N’oublions pas non plus les « sales coups » révélés par Katharine Gun (une traductrice au centre de traitement du renseignement électronique britannique), qui a coulé un mémo, daté du 31 janvier 2003, de l’Agence de sécurité nationale des Etats-Unis qui décrivait les plans de Washington pour espionner les délégués au Conseil de sécurité de l’ONU.

Le but était d’obtenir des « informations qui auraient pu donner un avantage à Washington dans ses plans » pour envahir l’Irak. Le stratagème ne visait pas seulement les six membres « hésitants » non-permanents du Conseil de sécurité (Angola, Cameroun, Guinée, Chili, Mexique et Pakistan), mais il ciblait aussi la Chine, un membre permanent du Conseil de sécurité.

Nous sommes entrés dans une nouvelle phase du « Nouvel ordre mondial ». Un État policier se deploie à l`échelle planétaire.
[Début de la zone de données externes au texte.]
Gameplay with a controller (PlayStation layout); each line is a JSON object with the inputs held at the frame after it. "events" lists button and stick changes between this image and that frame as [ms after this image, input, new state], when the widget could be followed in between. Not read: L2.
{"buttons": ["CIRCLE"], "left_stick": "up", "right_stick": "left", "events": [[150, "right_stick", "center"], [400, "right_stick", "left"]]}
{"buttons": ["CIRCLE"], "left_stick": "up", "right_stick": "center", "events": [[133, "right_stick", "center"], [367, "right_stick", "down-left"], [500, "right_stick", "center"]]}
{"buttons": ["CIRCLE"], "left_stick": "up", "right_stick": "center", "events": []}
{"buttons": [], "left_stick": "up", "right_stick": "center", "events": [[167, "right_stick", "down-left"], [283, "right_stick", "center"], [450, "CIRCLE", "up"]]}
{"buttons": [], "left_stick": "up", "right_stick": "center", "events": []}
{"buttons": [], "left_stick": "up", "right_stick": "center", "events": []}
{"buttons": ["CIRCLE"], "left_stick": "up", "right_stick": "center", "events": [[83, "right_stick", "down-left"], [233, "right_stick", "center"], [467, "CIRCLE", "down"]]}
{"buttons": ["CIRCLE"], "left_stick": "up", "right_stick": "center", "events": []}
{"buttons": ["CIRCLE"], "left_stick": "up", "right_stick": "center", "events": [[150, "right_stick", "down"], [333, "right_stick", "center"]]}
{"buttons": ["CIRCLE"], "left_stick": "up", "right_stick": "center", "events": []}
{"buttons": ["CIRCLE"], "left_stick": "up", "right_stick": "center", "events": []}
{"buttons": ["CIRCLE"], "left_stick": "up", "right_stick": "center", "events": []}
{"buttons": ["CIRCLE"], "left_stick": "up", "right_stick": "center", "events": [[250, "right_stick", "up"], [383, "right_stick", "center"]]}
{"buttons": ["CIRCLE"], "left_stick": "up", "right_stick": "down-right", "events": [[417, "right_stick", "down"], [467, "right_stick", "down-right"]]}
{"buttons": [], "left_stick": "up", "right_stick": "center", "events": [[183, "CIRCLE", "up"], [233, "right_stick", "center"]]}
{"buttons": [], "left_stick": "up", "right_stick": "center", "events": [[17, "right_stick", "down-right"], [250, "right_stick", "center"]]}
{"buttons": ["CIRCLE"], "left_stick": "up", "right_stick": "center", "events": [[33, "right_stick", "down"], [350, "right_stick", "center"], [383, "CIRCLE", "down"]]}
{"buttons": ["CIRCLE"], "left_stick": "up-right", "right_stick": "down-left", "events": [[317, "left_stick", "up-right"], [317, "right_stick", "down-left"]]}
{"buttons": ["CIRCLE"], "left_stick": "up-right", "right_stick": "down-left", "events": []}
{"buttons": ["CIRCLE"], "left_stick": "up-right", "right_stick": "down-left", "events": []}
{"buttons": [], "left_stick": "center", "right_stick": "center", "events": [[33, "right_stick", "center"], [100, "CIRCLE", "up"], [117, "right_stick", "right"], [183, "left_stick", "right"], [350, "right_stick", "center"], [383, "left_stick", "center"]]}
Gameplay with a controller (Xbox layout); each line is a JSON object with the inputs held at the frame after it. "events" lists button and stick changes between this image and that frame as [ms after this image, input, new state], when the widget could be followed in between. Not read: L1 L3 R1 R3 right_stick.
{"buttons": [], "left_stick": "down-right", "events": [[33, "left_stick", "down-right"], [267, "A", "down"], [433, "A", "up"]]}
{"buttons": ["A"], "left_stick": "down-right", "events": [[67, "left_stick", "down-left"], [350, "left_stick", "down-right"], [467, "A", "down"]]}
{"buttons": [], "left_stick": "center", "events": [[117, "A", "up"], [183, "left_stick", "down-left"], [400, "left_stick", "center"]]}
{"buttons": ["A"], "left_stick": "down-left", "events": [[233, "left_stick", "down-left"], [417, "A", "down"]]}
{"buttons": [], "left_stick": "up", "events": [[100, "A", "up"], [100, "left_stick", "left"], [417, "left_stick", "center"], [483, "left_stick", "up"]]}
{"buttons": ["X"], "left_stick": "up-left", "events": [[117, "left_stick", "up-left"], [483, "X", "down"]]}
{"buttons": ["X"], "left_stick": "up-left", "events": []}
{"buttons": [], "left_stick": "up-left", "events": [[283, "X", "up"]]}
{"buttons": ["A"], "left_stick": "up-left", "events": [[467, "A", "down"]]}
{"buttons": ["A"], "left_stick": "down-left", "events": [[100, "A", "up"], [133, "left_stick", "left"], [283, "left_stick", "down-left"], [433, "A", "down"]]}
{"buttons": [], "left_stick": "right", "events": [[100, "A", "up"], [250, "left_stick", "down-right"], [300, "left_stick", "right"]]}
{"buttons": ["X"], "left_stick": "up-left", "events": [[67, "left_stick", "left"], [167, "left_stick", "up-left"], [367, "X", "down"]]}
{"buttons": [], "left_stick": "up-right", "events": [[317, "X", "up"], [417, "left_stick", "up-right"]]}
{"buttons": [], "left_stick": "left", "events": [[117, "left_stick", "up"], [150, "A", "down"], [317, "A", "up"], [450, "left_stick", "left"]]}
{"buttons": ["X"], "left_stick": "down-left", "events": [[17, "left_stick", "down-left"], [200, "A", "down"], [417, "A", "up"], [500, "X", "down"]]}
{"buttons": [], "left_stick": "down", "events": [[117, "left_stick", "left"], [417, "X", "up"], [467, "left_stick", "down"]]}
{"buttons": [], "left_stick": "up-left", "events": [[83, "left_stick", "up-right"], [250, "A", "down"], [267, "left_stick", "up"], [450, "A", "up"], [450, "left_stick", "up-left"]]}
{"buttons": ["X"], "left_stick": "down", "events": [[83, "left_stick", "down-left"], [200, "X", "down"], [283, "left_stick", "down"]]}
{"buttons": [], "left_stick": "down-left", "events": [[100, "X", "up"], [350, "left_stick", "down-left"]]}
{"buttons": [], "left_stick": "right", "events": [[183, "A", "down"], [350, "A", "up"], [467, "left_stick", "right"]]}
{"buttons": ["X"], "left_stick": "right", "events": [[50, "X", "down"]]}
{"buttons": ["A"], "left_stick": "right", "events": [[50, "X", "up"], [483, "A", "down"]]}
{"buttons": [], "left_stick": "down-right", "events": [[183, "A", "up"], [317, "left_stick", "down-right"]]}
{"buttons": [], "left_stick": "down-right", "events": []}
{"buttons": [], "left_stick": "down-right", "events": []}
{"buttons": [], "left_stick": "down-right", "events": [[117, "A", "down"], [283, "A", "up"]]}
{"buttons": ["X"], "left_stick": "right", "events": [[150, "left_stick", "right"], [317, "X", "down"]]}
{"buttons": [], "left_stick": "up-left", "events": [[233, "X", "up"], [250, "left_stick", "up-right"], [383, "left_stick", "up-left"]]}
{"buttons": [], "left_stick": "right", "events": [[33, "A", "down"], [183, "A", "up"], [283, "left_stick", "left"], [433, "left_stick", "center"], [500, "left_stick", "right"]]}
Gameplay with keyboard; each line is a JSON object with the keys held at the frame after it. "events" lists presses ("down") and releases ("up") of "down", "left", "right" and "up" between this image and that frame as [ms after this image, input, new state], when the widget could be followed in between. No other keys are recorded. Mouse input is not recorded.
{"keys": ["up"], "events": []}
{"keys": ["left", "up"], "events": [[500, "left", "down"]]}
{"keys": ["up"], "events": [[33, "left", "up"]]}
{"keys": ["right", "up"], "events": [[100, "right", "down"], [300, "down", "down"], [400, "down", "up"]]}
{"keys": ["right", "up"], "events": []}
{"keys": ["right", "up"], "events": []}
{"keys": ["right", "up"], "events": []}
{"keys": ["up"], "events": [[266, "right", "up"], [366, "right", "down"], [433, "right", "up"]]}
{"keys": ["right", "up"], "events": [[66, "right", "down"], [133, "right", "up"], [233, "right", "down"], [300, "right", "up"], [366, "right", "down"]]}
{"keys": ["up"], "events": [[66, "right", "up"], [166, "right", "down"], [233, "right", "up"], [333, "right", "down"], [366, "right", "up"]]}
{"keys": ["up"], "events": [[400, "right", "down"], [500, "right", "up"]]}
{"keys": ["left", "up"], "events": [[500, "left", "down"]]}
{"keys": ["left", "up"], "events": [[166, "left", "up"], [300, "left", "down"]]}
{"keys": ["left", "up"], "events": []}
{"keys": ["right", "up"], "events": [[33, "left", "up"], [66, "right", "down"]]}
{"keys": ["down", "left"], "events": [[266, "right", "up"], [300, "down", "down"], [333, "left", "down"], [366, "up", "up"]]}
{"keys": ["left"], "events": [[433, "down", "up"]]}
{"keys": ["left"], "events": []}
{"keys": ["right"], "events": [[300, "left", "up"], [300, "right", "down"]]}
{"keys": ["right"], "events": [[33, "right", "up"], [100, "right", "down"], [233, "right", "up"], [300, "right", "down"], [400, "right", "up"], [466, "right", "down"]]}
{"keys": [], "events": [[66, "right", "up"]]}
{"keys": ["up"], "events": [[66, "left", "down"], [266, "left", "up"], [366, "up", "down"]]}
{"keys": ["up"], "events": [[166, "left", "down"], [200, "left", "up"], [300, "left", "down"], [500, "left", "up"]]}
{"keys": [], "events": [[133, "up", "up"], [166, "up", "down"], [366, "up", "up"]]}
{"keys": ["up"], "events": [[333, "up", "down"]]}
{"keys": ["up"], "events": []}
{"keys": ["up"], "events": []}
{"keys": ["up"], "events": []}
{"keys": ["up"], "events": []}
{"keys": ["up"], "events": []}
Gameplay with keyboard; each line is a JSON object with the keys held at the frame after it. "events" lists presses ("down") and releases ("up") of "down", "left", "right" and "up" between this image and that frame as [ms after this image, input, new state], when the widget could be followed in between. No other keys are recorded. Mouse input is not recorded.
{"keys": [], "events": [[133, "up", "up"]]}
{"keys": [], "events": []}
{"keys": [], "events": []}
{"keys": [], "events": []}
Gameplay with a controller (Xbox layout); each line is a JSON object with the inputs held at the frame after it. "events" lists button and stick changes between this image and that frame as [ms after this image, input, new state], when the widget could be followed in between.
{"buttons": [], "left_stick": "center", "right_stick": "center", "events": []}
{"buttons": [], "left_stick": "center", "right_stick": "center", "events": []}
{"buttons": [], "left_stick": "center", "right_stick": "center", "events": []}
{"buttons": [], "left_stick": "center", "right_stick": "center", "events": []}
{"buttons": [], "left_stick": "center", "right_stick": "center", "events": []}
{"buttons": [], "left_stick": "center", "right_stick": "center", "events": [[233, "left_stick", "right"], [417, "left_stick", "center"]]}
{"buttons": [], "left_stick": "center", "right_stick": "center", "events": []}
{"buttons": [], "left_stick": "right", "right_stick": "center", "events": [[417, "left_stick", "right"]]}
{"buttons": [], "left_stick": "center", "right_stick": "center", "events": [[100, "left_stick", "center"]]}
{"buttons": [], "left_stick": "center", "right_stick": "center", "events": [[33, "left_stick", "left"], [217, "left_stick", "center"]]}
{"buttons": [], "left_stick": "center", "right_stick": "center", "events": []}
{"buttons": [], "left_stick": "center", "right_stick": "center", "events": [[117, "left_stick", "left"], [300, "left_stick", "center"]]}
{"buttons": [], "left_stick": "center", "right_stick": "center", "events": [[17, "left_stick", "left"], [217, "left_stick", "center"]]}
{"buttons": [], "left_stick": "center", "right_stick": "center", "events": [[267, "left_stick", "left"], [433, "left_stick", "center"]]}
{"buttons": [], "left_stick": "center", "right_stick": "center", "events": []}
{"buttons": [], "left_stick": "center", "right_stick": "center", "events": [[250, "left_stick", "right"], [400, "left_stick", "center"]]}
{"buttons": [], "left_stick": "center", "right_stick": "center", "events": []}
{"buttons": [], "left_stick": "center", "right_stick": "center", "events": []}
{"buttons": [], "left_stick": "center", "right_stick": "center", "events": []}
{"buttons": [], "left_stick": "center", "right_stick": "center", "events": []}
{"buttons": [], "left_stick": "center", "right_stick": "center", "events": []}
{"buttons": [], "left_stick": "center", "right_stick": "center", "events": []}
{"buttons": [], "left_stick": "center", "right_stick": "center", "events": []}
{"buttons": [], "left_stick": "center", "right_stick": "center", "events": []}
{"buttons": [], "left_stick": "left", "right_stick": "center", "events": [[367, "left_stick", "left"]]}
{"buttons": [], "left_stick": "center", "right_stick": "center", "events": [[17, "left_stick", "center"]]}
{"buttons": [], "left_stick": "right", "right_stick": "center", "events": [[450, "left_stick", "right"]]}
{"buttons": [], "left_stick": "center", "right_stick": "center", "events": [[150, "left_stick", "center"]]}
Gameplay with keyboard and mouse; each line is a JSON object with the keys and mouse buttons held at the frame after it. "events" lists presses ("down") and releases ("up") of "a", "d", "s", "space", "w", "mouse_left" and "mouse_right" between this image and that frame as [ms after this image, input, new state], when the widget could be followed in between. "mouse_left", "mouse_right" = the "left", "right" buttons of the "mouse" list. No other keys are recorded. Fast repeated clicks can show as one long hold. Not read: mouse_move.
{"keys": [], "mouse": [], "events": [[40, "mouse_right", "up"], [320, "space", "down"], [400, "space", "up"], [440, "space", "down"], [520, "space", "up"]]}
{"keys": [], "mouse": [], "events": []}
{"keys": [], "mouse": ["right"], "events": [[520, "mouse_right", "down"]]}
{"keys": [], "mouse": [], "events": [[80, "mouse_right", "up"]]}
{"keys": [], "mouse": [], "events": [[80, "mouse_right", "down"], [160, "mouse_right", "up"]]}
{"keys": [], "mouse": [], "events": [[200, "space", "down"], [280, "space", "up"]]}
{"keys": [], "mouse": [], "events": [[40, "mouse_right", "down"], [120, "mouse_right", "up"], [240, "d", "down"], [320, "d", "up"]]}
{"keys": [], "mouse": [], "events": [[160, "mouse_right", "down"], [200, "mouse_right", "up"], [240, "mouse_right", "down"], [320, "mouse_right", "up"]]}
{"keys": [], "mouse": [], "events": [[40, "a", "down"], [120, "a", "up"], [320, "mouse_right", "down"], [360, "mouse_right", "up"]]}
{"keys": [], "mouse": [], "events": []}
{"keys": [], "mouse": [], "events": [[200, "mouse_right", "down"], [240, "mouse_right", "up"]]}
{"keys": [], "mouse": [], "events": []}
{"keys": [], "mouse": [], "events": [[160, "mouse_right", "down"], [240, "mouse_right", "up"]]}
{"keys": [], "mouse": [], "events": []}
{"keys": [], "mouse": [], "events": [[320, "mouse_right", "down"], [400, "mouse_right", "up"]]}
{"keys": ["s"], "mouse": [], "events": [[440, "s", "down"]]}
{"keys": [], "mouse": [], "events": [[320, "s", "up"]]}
La liberté de presse est à toutes fins pratiques inexistante.

Ce qui est encore plus sérieux, c’est que toute personne qui défie la « version officielle » de la vérité doit s’attendre à faire face à la prison ou à une « mort accidentelle ». Ainsi, Katharine Gun pourrait être condamnée à deux ans de prison « pour avoir agi selon sa conscience et avoir rendu public le memo sur l’espionnage des membres de l’ONU ».

Le Dr David Kelly est réputé s’être suicidé (selon les conclusions du rapport Hutton) et il en est de même pour John J. Kokal, un expert en armements de la section renseignements et recherche du Département d’État.

Nous sommes donc devant la situation suivante : Bush et Blair, deux menteurs de grand chemin et des criminels de guerre, s’en tirent en enfreignant les lois internationales, en tuant des milliers d’innocents et en nous conduisant dans un siècle de « guerres sans fin », alors que ceux qui alertent l’opinion publique sont soit punis pour leurs actes ou poussés à commettre l’irréparable.